The proposed syndromic DLS approach is an auspicious and labour-intensive venture and, for now, relies primarily on old fashioned behavioural assessments, which base complex phenotypes on rather simple but well-established tests like sucrose preference or social avoidance. For that reason, we propose the use of combined and normalized measure like the z-score, since this enables inter-study comparability and complex assessments, while maintaining the use of established methods and knowledge. We believe, that a DLS blueprint based on these tests might increase feasibility and acceptance, and thus aid the transformation towards consensus-based phenotyping.
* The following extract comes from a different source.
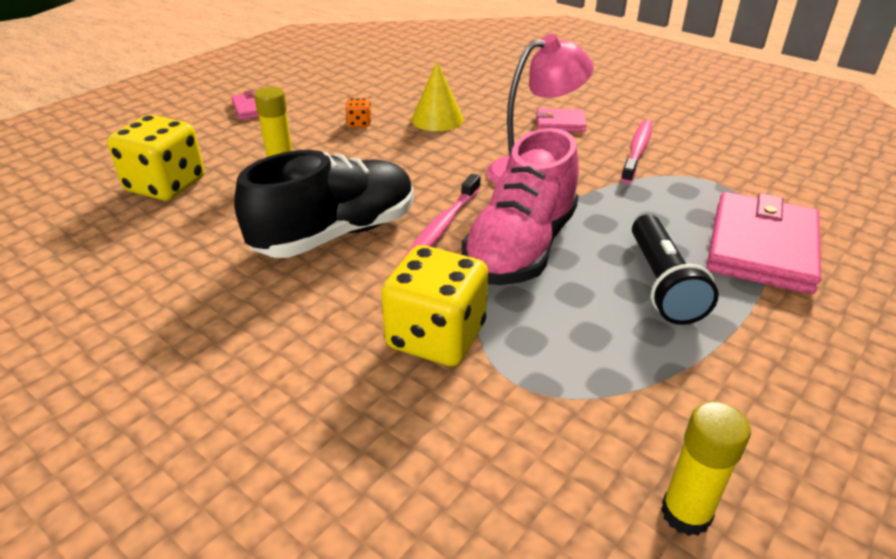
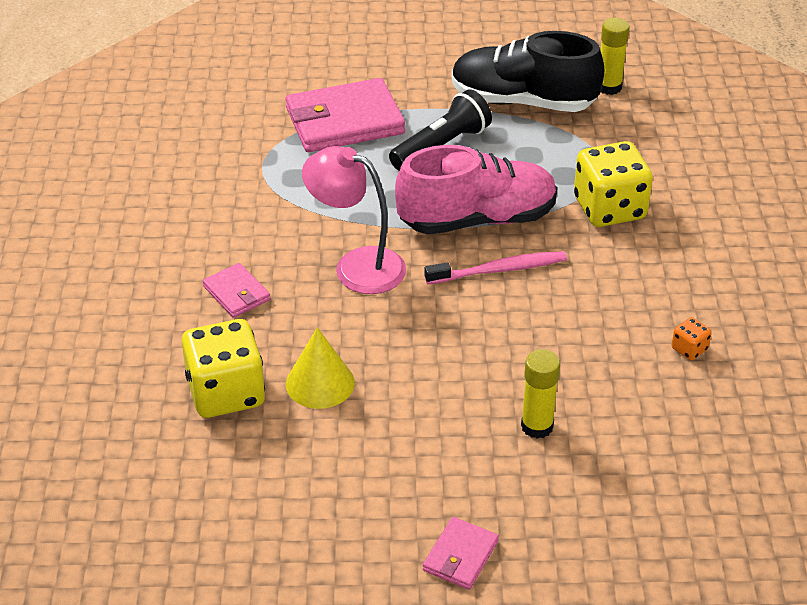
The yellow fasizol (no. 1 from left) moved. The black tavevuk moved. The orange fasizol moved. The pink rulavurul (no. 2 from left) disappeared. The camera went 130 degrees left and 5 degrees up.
This is pivotal to link existing evidence based on the established tests to a DLS-based assessment and framework. Advanced phenotyping tools like the Social Box Paradigm, SimBA package, IntelliCage [168] or PsyCo [169] along with advanced facial expression tracking are gaining ground [170]. In the future, these methods could help overcome most constraints of conventional testing, foster complex assessments and read-outs, and ultimately feedback into DLS criteria. Given the purely translational hypothesis and empiric foundation of the DLS blueprint, it should prove a valuable addition to the methodological toolbox at the intersection of clinical and animal research in neuropsychiatry. Moreover, it could improve between-species comparability, aid translatability by advancing phenotypic profiling and increase overall quality of the current murine depression models. In addition, a consensus like the DLS introduces the syndrome component to animal modelling, a clinical axiom and core component of human depression widely neglected in preclinical and translational neuropsychiatry. The DLS is a longitudinal, biobehavioural definition designed to mirror and capture a syndromic state. It is not a risk or endophenotype model. In addition to the ever-necessary control group of an experimental set up, the DLS could also serve as a standardized validation option and replication platform for animal models with a clinical objective, while increasing construct and face validity.
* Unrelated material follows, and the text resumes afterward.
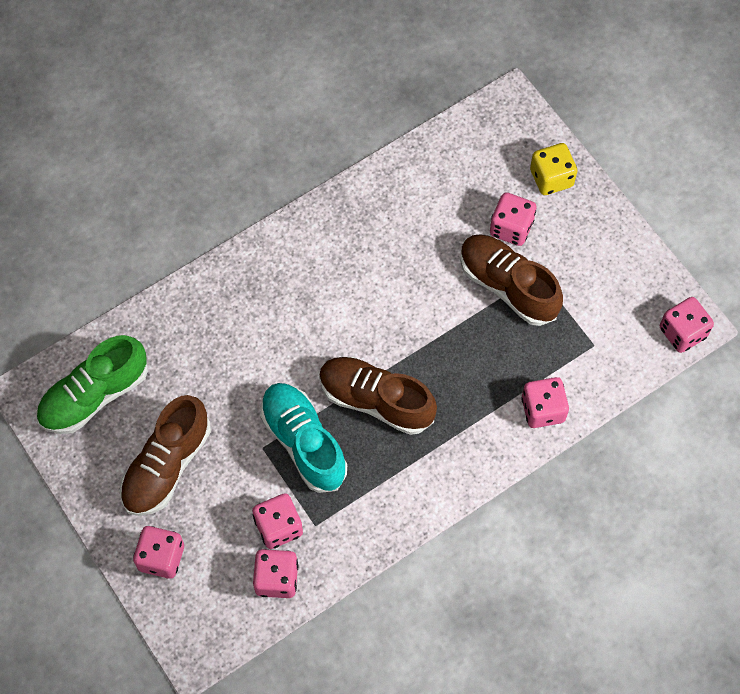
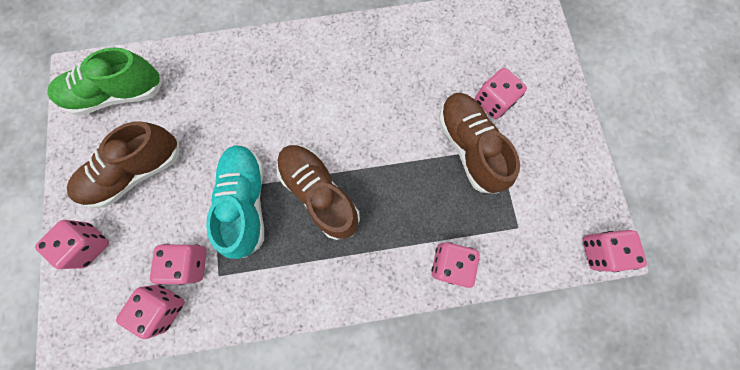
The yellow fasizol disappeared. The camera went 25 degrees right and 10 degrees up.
Arguably, certain research questions might not require the syndrome concept to produce valuable findings. However, many others and especially clinically oriented translational studies might benefit from considering this clinical and human feature of depression. The DLS could fill the gap between RDoC and clinical questions of applicability and increase model scope. We urge the scientific community to consider the potential of a valid, reliable, and reproducible syndrome definition and phenotyping standard for murine depression models.